Farmworkers who have a high pesticide exposure event – such as a spill – are more likely to experience molecular changes to their DNA that may lead to prostate and other cancers, according to a large study of pesticide applicators.

Environmental Health News reports the research, part of the ongoing US Agricultural Health Study that is monitoring the health of more than 57,000 private and commercial pesticide applicators, adds to growing evidence that high exposure to certain pesticides may spur prostate and other cancers in people handling the chemicals.

Researchers have long suspected pesticides may play a role in the elevated cancer rates among farmers and others who apply pesticides. Earlier findings of the same study have reported higher rates of prostate cancer linked to pesticide exposures.

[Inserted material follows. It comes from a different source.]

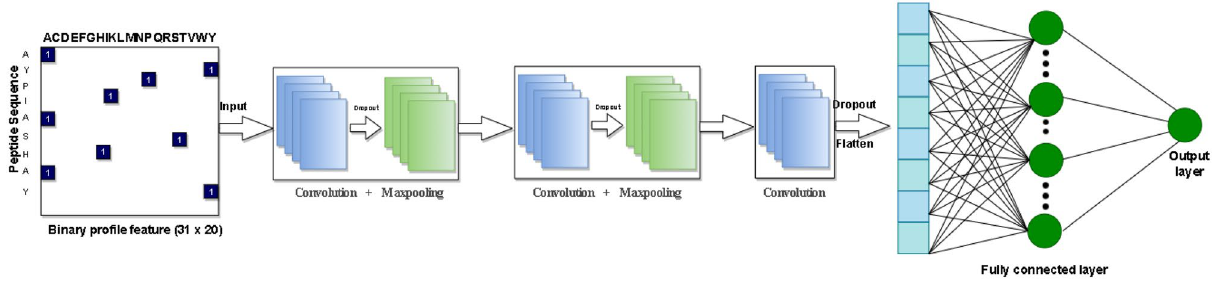
Figure 3. Model architecture of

The current paper, published in the journal Environmental and Molecular Mutagensis, included 596 male pesticide applicators. It found men who experienced a “high pesticide exposure event,” meaning a spill or other accident that would leave them highly exposed, were more likely to have elevated levels of DNA methylation in a gene linked with increased prostate cancer risk.

This type of exposure to pesticides would be “unusually high,” said lead author Dr Jennifer Rusiecki, an assistant professor of medicine at Uniformed Services University in Maryland, USA.

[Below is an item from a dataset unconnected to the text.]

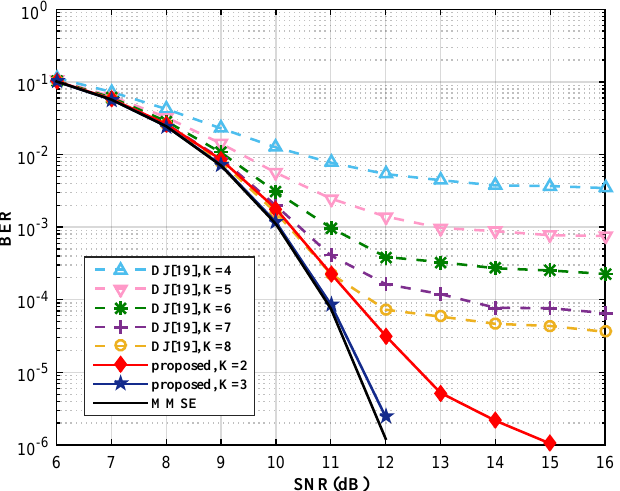
Figure 4. Bit error rate (BER) curves of the damped Jacobi (DJ) algorithm and the proposed Jacobi-based algorithm.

  • JA Rusiecki and others.  High pesticide exposure events and DNA methylation among pesticide applicators in the agricultural health study, Environmental and Molecular Mutagensis, volume 58, number 1, pages 19-29, January 2017.

Cancer is a byproduct of industrial policy

Much of the past effort against cancer has fixated on the wrong enemies, with the wrong weapons, a leading expert has said.

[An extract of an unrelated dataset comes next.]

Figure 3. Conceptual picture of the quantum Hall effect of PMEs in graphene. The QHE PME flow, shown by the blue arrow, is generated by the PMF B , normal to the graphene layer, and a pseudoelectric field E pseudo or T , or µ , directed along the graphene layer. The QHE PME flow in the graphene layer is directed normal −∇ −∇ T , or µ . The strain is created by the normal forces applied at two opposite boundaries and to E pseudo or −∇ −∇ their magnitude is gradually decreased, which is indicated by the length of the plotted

US professor Devra Lee Davis said while effort was focus internally on genetic factors, the external influences – what we breathe, drink, eat and absorb through our skin – is being overlooked. Writing in The Hill, she said “the great majority of cases of cancer occur in people born with healthy genes as a result of carcinogenic exposures at work, home, and school.”

But she said the failure to recognise this has “less to do with science, and more to do with the power of highly profitable industries that rely on public relations to counteract scientific reports of risks. Studies of identical twins tell us that most cases of cancer do not arise because of inherited defects. Only one in 10 women who develop breast cancer is born with defective genes. This means that most cases come about because of ways that our healthy genes interact with the world around us.”

She added: “The list of workplace causes of cancer provides a litany of largely ignored factors. Women who work at night – like nurses or those who work in electronics – have lower levels of melatonin and higher rates of breast cancer. Men who work with chemicals or electromagnetic fields have higher rates of brain cancer and leukaemia. Those who work with wood dust and formaldehyde have higher rates of nasal cancer.”

The professor, who authored the The secret history of the war on cancer a decade ago, concluded: “If we had acted on what has long been known about the industrial and environmental causes of cancer when this national war first began, millions of lives could have been spared — a huge number of casualties for which those who have managed the effort against the disease thus far must answer.”